Stored data entries:
_ _ _ _ _
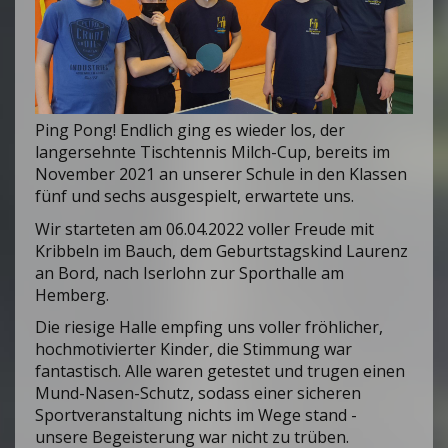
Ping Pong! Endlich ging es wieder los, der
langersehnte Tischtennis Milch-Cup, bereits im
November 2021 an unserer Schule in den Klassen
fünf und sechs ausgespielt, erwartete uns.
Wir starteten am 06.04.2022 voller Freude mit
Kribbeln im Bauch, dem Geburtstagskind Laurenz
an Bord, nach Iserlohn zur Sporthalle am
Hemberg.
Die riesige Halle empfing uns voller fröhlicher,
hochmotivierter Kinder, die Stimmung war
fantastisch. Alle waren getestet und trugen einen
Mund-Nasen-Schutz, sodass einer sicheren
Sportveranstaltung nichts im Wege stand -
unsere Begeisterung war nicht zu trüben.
_ _ _ _ _
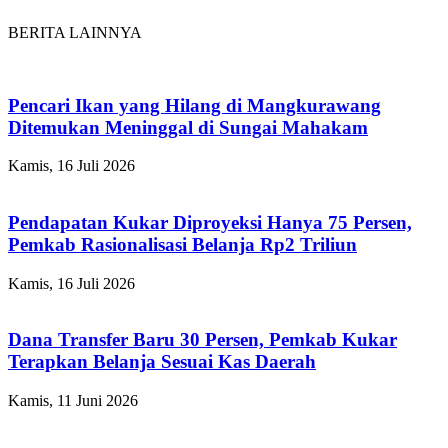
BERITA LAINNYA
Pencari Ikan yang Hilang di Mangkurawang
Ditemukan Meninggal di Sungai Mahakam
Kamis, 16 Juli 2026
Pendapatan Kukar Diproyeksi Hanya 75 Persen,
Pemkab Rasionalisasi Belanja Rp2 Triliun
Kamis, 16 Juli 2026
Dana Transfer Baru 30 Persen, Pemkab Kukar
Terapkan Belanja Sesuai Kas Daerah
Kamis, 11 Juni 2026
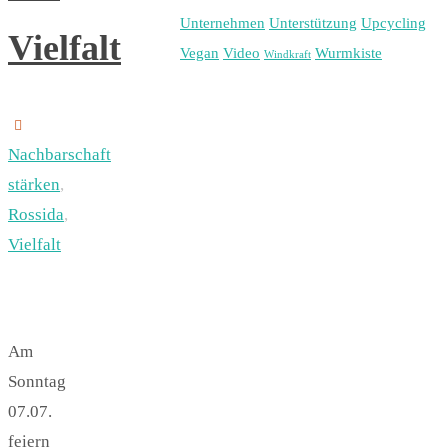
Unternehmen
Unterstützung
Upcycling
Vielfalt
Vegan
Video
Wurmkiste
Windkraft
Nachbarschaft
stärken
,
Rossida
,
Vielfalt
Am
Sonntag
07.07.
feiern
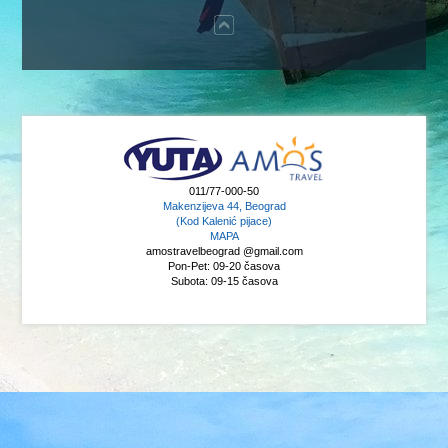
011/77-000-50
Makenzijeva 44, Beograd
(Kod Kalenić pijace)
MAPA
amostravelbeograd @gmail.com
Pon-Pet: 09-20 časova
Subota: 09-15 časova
_ _ _ _ _
WORK ITEM
Answer with a single number, the count of lines in the data that contain "Belanja".

FINISHED EXERCISE
2